Islam masa kini di Indonesia menjadi lebih dari sekedar ritual religius sejak para pelaku usaha dan pebisnis menjadikannya sebagai kultur populer dalam balutan merek untuk media, budaya, dan produk-produk komersial. Sebuah kombinasi yang sebenarnya terlihat agak tidak biasa tetapi fakta lapangan menunjukkan tren kultur pop Islam yang terus meningkat.
Bukti lainnya yang dapat ditunjukkan selain yang sudah disampaikan di alinea pertama adalah ledakan publikasi buku-buku bertema Islam yang ditujukan bagi kaum muda.
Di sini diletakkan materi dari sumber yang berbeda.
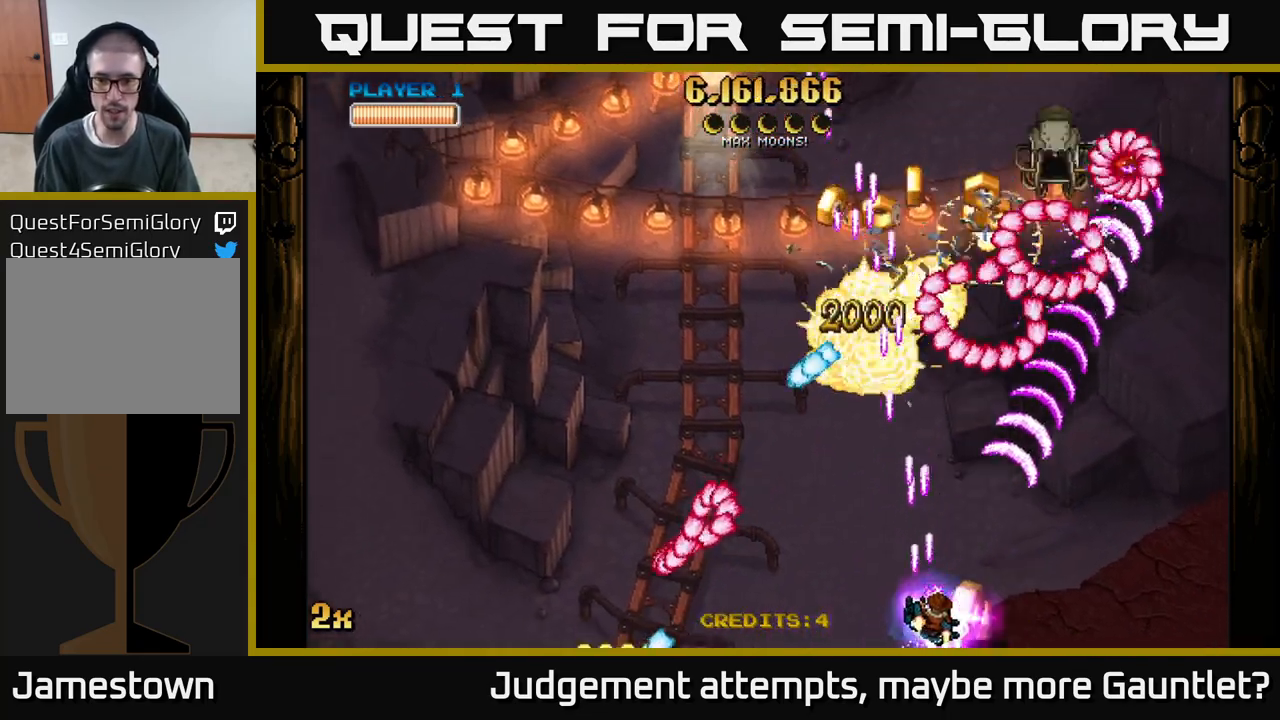
{"buttons": ["A"], "left_stick": "right", "events": [[117, "X", "down"], [117, "left_stick", "up"], [250, "left_stick", "up-right"], [267, "X", "up"], [383, "left_stick", "right"]]}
Kisah-kisah cinta dengan tema Islam bertebaran mulai dari novel, sinetron, hingga bioskop.
Ajang kecantikan muslimah, lomba nasyid, bahkan lomba menyanyi grup cewek dengan tema Islami pun ada! Fenomena ini, sedikit banyak harus diakui sudah membuat terkejut dan was-was sebagian komunitas Islam, khususnya golongan yang cenderung konservatif dan puritan.
Bisa jadi, inilah wajah baru proporsi terbesar pemeluk Islam di Indonesia pasca rezim almarhum mantan Presiden Soeharto. Inilah fenomena baru pemahaman Islam yang membuat Islam di Indonesia semakin penuh warna. Sepenuh warna tema-tema dalam Pameran Buku Islami yang dimulai saat krisis ekonomi tahun 1998. Dalam pameran tersebut, kita bisa menemukan tema romantis, pelajaran memasak, doa, busana, tafsir Alquran, wisata, puasa, hingga seks.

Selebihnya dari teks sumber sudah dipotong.